Cisco and MapR have been longtime partners on the big data journey. The recently published MapR CVD further strengthens the integration of our products with UCS’s superb management capabilities, complemented by the award-winning, enterprise-grade big data platform, the MapR Distribution including Apache Hadoop.
With the advent of container technology like Docker and application resource management platforms such as Apache Mesos, enterprise customers are looking at these technologies very seriously, as they promise much shorter development cycles and highly scalable product deployment.
A common use case for Mesos deployments is scaling Apache web server services dynamically. Normally, without a utility-grade persistent storage such as one backed by MapR-FS, the storage allocated to Docker containers is ephemeral and lost if a container crashes or is killed. With UCS and MapR, the web content is consistent among the Docker containers. Logs are persisted to MapR-FS and later analyzed with Hadoop.
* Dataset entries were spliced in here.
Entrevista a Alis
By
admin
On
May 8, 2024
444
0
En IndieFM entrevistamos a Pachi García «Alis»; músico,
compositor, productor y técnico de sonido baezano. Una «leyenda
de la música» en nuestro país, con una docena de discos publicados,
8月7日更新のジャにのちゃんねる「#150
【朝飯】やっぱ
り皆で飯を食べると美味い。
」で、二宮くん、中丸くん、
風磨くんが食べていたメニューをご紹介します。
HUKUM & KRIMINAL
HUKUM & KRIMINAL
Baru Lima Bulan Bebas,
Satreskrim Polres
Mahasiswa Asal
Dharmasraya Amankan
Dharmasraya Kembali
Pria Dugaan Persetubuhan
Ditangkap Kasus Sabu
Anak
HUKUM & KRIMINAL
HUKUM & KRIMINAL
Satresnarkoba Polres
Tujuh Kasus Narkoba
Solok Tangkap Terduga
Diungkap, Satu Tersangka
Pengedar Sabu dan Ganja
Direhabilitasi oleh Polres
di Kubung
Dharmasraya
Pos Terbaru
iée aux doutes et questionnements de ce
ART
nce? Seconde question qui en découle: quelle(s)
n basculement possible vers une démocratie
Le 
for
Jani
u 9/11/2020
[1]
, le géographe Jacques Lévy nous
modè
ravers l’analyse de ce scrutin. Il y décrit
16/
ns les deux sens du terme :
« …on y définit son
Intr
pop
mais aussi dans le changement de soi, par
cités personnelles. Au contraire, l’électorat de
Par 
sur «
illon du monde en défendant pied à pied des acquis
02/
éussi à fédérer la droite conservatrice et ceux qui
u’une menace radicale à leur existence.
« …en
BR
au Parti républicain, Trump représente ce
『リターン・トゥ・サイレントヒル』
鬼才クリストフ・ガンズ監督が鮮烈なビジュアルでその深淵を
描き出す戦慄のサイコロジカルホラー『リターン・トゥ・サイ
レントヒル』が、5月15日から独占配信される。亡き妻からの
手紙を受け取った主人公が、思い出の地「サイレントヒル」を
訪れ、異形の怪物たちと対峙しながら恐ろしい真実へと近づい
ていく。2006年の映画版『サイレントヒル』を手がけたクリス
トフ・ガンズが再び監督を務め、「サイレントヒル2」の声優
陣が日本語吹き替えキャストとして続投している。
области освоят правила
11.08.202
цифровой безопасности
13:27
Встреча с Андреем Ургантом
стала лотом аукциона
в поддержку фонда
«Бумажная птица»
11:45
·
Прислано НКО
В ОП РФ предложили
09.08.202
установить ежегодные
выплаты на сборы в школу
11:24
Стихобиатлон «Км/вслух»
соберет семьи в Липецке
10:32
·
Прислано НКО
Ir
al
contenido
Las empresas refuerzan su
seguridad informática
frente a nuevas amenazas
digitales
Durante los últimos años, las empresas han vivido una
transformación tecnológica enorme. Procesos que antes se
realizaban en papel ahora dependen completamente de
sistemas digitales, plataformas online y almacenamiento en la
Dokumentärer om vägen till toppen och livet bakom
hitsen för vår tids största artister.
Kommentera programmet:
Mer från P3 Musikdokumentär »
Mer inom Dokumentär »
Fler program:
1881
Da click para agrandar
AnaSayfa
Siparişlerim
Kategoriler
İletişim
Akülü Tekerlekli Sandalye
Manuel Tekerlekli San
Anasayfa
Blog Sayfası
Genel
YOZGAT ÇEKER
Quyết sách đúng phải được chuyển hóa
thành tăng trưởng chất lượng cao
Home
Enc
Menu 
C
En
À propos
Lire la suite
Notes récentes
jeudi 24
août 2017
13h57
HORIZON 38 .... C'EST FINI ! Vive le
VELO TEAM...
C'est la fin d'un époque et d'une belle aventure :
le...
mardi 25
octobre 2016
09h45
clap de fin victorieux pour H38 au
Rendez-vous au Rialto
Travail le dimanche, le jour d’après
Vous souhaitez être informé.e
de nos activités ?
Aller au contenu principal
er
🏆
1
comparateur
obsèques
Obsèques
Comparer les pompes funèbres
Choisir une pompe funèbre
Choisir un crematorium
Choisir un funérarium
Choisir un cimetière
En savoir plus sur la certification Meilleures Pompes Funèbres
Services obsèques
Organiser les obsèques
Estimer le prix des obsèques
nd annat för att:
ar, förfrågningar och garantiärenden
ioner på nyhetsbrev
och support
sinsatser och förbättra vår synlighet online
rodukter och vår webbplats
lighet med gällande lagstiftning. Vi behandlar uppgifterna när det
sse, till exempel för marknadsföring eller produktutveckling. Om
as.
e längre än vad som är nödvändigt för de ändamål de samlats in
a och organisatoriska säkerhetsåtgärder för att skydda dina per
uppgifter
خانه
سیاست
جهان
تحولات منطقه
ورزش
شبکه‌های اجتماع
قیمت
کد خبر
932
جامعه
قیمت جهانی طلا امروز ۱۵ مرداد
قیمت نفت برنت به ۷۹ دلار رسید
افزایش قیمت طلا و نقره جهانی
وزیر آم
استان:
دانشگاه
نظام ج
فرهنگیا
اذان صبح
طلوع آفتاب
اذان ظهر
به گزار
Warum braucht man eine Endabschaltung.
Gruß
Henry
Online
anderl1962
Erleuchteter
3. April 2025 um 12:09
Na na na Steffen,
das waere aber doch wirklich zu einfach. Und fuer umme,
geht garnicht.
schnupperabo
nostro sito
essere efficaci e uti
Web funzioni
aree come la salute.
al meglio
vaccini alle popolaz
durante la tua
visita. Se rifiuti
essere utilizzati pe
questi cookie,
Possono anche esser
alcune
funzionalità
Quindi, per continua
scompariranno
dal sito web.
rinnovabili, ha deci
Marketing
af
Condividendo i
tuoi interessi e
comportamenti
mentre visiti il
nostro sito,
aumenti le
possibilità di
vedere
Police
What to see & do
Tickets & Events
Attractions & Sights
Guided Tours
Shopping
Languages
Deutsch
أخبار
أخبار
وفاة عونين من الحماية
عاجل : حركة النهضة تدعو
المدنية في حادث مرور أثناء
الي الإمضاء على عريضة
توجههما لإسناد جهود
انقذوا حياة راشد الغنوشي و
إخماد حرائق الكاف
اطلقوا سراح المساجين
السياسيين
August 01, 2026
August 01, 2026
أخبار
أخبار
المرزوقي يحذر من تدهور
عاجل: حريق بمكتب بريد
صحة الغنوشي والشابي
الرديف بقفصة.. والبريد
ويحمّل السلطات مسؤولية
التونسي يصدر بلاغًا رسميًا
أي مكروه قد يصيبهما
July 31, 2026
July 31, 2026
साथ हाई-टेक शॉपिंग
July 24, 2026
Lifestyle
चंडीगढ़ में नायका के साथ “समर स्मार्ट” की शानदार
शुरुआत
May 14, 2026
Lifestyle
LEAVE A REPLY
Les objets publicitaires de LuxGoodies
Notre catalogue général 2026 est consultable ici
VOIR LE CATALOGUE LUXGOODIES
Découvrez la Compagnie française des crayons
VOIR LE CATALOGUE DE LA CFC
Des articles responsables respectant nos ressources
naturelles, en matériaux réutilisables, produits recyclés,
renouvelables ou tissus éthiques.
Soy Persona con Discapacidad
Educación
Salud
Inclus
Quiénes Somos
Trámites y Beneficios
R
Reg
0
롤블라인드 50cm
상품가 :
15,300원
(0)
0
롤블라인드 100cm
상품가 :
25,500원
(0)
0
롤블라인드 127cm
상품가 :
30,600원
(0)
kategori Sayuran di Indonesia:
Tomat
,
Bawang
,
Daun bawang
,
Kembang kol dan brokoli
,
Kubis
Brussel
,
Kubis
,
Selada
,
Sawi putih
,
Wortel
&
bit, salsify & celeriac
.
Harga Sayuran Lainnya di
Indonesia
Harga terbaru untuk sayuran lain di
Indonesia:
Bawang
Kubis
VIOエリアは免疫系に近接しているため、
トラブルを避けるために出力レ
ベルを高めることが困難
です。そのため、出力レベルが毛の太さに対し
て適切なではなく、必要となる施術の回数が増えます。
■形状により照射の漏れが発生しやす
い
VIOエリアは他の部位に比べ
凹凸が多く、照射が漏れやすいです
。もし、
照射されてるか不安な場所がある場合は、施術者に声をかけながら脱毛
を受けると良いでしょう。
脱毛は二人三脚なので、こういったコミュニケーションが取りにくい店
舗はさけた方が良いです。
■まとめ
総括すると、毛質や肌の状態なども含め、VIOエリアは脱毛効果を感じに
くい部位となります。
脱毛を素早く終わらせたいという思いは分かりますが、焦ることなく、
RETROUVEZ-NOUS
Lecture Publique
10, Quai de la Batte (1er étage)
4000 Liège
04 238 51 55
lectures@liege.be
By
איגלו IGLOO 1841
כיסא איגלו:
Dockerizing the Web Server
With the Cisco UCS servers at the foundation, we effortlessly spun up a 10-node MapR cluster with Mesos installed. Using Docker, we created a web server container and then launched the container with Marathon – a Mesos framework for initiating/scaling long-running applications. We simply typed in an arbitrary ID and the following string in the command section of the New Application form:
“docker run -d –v /mapr:/www my/webserver” (my/webserver is the Docker container name), and off it went. The web server spun up almost instantaneously. We used the “Scale” button to quickly spin up 5 more web containers in less than a few seconds. See the figure below:
Sharing Persistent Storage among Containers with MapR-FS
A container has its own storage that is limited in space and cannot be shared with other containers. The MapR POSIX- compliant NFS gateway is a perfect solution that allows the containers to tap into the robust, HA/DR-ready MapR-FS for big data analytics. Note that we already have NFS-mounted MapR-FS on the cluster nodes under /mapr. When we spun up the container, the –v option allows the /mapr mount point on the host node to be mapped to a /www mount point in the container. Furthermore, we modified the DocumentRoot directive in httpd.conf to point to /www. This makes managing the web content much easier with real-time synchronization across all the web containers. Additionally, we modified the CustomLog and ErrorLog directives, pointing to a log directory under /www, where each container has its own set of log files associated with a unique hostid. With the MapR NFS gateway, we can simply verify these log files by typing the Unix ls command against the NFS mount point:
# ls /mapr/<MapR cluster name>/www/logs
2c4b95924357_access.log 64cc248c438b_error.log 869fff95a17a_access.log 871e141fc8e7_error.log
2c4b95924357_error.log 6b33974a3848_access.log 869fff95a17a_error.log 9631b85d9dd2_access.log
64cc248c438b_access.log 6b33974a3848_error.log 871e141fc8e7_access.log 9631b85d9dd2_error.log
This setup ensures that we have a central log repository protected by MapR-FS with scheduled snapshots and mirrored volumes that can be processed later with SQL-on-Hadoop tools like Apache Drill to perform web click stream analysis. Of course, this only serves to demonstrate the combined power and capabilities of MapR-FS, Docker and Mesos. The sky is the limit when it comes to other big data applications.
Project Myriad and Beyond
As you know, Yarn manages Hadoop cluster resources, and Mesos manages cluster resources for applications. Unfortunately, they do not communicate with each other, although each does a fairly good job in its own realm. Project Myriad was created to break down the wall between Mesos and Yarn. We believe that with Cisco UCS as the hardware foundation that delivers rock-solid performance with top-quality compute/network/storage resources, the MapR Distribution with Myriad enables the aggregation of the pools of resources for Yarn and Mesos. This combo holds great promise in solving most operation/development challenges by achieving much better resource allocation while retaining agility at scale.